# Bienvenidos a MagiaPotagia > Sugerencias >  Subforo Bricomagia

## elmagobarreda

Pues eso, pido habrir un subforo del tema "Bricomagia", para que todo aquel que tenga alguna idea de como hacer algo para hacer magia que lo exponga, yo por ejemplo ice lo del tapete casero, y tambien puse lo de como hacerte tu propia varita, seria muy bueno y podria tener exito. 
Saludos y gracias.

----------


## h0ax

La idea me gusta pero.. al ser este el foro de tiendamagia no lo veo muy, digamos, etico.
En todo caso supongo que lo mas logico ser abrirlo en el area secreta ya que hay varios trucos que se puede fabricar uno mismo (raven, cardtoon..)
Bueno, a ver como avanza este hilo ^^

----------


## Mindcraft

Mejor que se ponga en el area secreta (ojala un dia este ahi) asi entonces se pueden revelar como fabricarse otras cosas.

----------


## Álvaro Oreja

Me gusta la idea de elmagobarreda, pero también creo que seria más lógico poner ese subforo en la area secreta.

----------


## elmagobarreda

Estoy con vosotros, yo tambien lo pense lo de que no seria logico para mariano abrir ese subforo, y tambien pienso que seria bueno ponerlo en el area secreta, aunque yo no este todavia me da igual, no tengo prisa por entrar en el area secreta, todo a su tiempo, no tengo prisa.
Saludos y gracias por apollarme.

----------


## elmagobarreda

Bueno haora solo falta que algun moderador se digne a ver este post y apolle la idea, luego que el se lo diga a mariano...

----------


## ElGranDantón

Si se hiciera un subforo con todas las peticiones que se han hecho aquí, no acabaríamos nunca.

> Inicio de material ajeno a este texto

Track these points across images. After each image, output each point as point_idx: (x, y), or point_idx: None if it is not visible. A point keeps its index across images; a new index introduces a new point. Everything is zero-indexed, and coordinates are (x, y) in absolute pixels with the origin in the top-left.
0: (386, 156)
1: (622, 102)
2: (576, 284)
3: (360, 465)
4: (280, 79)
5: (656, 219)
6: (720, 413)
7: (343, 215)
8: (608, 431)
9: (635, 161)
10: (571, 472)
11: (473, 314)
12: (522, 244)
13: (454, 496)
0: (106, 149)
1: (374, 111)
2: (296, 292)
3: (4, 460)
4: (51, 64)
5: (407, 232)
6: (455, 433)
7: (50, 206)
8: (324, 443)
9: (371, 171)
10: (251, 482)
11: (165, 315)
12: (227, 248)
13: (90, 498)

Grandes ilusiones, escapismo, bricomagia, magia cómica, etc.

----------


## Ella

hay un foro llamado brainstorming, alli se pueden plantear todas las ideas y luego buscar su solucion, las cuales perfectamente pueden ser bricomagia, lo que pasa que no hay  muchos creativos.
explicar como fabricarse los efectos comerciales no lo permiten las reglas, pero todo lo demas si, y eso se postea en brainsotrming

----------


## elmagobarreda

Ella, un foro llamado brainstorming ?? Esta dentro de magia potagia o esta en otra pagina ?? Esque no lo encuentro...

----------


## Ella

> Ella, un foro llamado brainstorming ?? Esta dentro de magia potagia o esta en otra pagina ?? Esque no lo encuentro...


en la zona secreta de magiapotagia

----------


## elmagobarreda

:shock:  Pues vaya... Ya se me an quitado las ganas...  Que tiene de especial la area secreta ? No creo que haya mucha cosa, no ?

----------


## sergiocl

Te apoyo barreda, eso de que en esté en el área secreta no me sirve, esa famosa área no me interesa, y parece que a barreda tampoco.
Bricomagia... bricomagia !!!!

----------